What the exercise asks: Reproduce verbatim the stretch of the entries that begins with the line containing "Count the number of slices in the pie." and ends with the line containing "What is the difference between the highest", including both of those lines. Omit the pictures from your copy.

Excerpted data:

--------------------------------

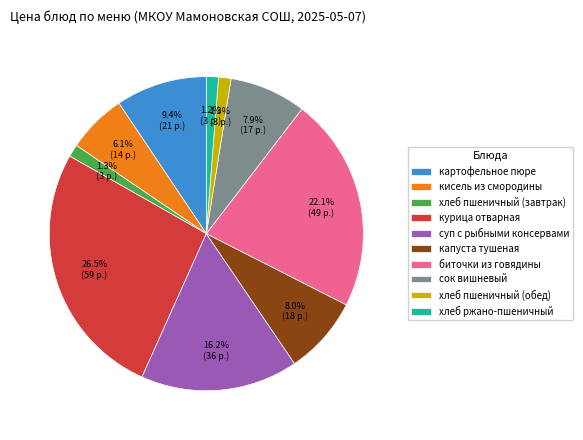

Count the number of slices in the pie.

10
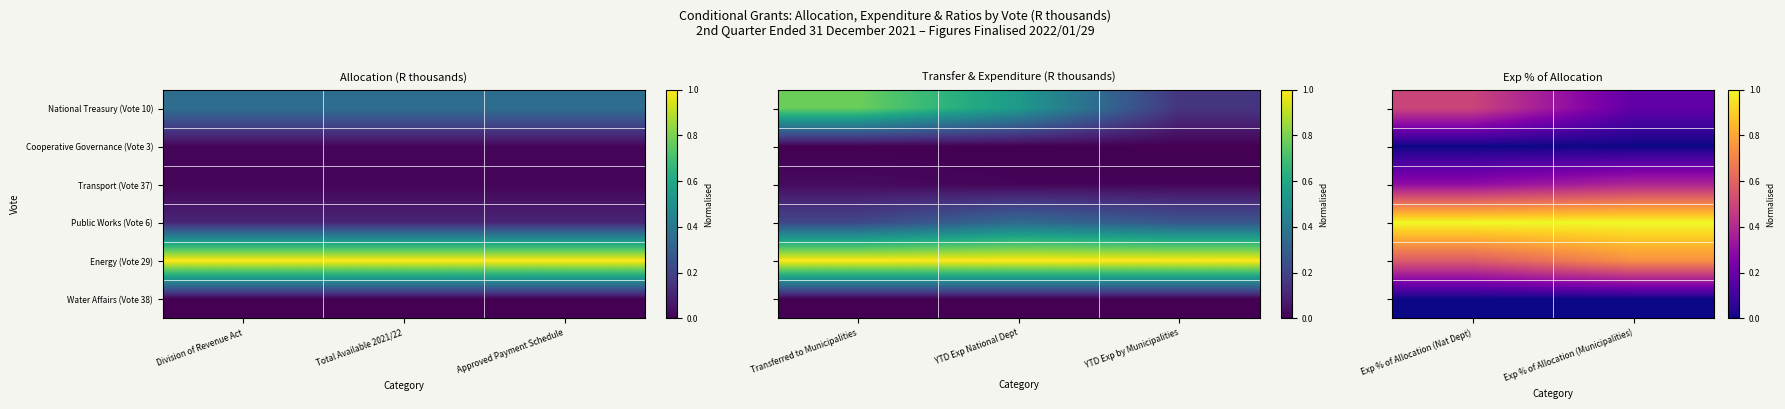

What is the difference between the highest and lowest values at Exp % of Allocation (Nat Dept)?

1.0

--------------------------------

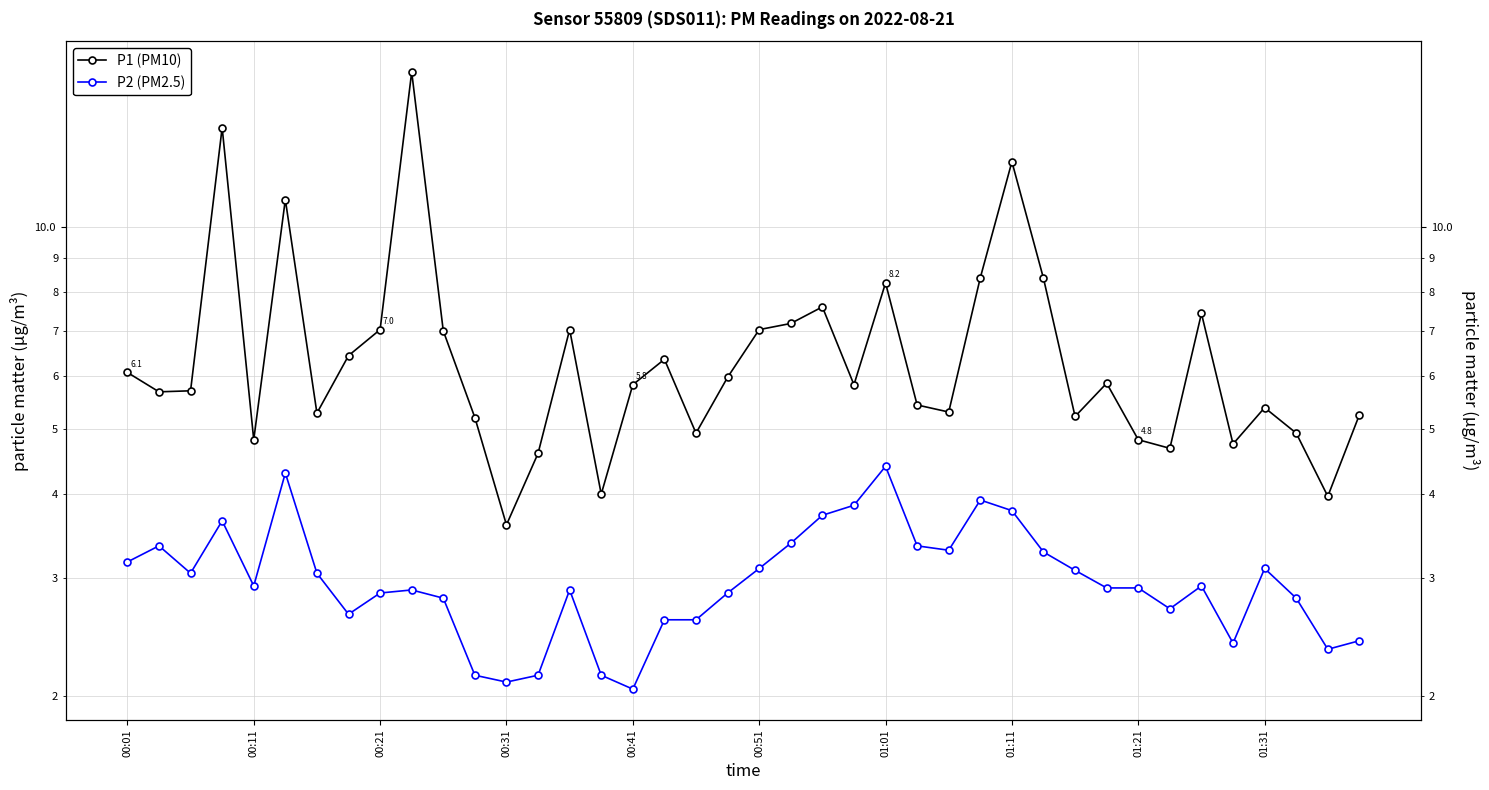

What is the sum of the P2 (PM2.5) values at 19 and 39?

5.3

--------------------------------

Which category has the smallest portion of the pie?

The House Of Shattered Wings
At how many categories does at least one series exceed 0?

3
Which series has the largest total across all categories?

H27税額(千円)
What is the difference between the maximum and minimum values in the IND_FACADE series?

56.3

--------------------------------

Response to this task:
Count the number of slices in the pie.

10

What is the difference between the highest and lowest values at Exp % of Allocation (Nat Dept)?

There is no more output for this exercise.